Objects are never explicitly destroyed; they may be garbage-collected when they become unreachable. (Not guaranteed)

  • (Current CPython Implementation) reference-counting scheme with delayed detection of cyclically linked garbage; not guaranteed to collect garbage with circular references.

Reference-counting

As a collection algorithm, reference counting tracks, for each object, a count of the number of references to it held by other objects. If an object’s reference count reaches zero, the object has become inaccessible, and can be destroyed.

Glance of special methods

import collections

Card = collections.namedtuple('Card', ['rank', 'suit'])

class FrenchDeck:
    ranks = [str(n) for n in range(2, 11)] + list('JQKA')
    suits = 'spades diamonds clubs hearts'.split()
    def __init__(self):
        self._cards = [Card(rank, suit) for suit in self.suits
    def __len__(self):
        return len(self._cards)
    def __getitem__(self, position):
        return self._cards[position]

Example usage of special methods

Special methods are meant to be called by the python interpreter. By implementing special methods, your objects can behave like the built-in types.

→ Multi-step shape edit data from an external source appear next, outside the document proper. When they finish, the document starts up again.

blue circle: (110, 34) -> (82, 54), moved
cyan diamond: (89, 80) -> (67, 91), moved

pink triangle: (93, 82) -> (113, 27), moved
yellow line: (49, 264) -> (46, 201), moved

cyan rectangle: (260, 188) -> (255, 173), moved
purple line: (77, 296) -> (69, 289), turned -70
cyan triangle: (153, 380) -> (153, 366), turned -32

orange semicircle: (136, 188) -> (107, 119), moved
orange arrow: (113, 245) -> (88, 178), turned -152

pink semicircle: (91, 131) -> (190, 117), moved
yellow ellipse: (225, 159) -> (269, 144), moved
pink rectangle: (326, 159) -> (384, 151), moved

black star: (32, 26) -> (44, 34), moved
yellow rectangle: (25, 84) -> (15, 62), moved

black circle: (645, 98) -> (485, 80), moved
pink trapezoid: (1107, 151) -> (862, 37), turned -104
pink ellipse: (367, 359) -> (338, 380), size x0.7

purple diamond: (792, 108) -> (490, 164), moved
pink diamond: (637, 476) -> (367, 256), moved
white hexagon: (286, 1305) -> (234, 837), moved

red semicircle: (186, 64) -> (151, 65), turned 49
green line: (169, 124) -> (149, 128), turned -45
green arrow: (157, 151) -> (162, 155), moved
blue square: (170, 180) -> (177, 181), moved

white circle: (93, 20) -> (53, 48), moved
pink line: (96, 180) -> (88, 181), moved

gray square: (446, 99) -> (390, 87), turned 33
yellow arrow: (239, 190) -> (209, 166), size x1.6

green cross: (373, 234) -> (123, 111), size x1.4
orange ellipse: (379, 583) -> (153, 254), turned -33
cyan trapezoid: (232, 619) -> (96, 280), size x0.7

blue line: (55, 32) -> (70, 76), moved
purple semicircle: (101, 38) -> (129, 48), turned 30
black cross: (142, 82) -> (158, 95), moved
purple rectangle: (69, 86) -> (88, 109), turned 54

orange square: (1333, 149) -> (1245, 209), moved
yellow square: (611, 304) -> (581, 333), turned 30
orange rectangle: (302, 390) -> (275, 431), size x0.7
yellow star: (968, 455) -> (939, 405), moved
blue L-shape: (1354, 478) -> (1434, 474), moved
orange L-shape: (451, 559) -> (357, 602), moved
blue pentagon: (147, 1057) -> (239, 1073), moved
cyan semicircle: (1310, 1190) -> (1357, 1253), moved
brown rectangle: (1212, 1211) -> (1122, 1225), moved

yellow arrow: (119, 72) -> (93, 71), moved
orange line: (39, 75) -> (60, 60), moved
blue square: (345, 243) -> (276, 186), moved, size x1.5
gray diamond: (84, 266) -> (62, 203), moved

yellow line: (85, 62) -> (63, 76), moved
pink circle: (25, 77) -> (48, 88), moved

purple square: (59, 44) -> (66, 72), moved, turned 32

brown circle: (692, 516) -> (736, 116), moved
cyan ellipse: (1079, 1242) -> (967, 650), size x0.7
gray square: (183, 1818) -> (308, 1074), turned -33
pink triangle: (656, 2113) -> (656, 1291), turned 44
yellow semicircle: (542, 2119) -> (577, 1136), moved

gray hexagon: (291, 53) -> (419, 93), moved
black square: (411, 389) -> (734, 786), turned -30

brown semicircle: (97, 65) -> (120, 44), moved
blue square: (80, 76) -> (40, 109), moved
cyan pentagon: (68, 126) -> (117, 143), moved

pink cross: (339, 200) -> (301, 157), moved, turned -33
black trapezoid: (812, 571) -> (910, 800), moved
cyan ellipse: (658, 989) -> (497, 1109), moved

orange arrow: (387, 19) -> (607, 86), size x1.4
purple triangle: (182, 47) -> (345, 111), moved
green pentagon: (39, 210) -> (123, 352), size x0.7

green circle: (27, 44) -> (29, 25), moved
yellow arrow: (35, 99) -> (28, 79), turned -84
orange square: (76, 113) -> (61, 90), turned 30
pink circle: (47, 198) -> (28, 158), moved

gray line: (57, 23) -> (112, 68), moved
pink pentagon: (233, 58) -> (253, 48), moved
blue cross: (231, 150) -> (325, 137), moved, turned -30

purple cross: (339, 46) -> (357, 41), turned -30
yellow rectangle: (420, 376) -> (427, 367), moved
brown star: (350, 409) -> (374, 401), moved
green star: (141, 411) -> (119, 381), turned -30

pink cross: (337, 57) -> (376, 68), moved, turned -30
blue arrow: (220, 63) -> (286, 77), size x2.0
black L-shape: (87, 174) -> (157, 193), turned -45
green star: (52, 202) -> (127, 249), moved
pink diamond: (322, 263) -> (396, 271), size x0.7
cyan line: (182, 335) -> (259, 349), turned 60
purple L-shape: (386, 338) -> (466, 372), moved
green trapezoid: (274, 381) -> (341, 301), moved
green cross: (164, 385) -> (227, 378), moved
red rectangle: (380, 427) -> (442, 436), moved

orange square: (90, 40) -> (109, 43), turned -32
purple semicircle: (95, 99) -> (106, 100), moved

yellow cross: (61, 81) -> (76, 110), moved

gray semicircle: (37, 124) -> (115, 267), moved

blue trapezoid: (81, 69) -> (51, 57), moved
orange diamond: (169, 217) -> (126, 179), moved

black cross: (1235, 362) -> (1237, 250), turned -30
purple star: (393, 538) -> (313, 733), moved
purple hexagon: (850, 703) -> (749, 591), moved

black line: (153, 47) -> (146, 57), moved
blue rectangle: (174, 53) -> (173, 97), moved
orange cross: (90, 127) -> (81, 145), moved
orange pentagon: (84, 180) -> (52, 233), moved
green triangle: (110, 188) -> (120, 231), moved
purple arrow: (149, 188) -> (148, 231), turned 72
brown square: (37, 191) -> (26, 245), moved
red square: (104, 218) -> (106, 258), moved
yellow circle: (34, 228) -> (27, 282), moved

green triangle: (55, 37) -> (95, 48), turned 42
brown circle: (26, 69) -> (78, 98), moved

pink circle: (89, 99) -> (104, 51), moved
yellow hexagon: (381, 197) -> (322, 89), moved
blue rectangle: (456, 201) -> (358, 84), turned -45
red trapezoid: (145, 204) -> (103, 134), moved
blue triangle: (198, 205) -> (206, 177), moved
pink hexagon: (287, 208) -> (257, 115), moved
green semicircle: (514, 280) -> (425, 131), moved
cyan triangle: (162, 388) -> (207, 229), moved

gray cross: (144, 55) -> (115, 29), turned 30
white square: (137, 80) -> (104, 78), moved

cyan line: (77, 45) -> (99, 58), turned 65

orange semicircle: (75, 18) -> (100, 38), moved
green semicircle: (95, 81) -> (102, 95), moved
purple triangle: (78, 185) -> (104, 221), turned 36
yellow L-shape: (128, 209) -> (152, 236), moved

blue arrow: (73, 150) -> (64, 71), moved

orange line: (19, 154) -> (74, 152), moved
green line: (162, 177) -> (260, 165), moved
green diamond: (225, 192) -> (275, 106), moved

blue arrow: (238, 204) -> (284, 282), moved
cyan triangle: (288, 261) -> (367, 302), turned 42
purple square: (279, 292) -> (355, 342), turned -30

>>> beer_card = Card('7', 'diamonds')
>>> beer_card
Card(rank='7', suit='diamonds')
# __len__
>>> deck = FrenchDeck()
>>> len(deck)
52
# __getitem__
>>> deck[0]
Card(rank='2', suit='spades')
>>> deck[-1]
Card(rank='A', suit='hearts')
>>> deck[:3]
[Card(rank='2', suit='spades'),
 Card(rank='3', suit='spades'),
 Card(rank='4', suit='spades')]

NOTE:

  • __repr__: used for debugging and logging
  • __str__: used for presentation to end user; invoked by str()
  • len(): in CPython implementation, what len() do is simply read from a field in a C struct. Therefore, the built-in len() is not called as a method.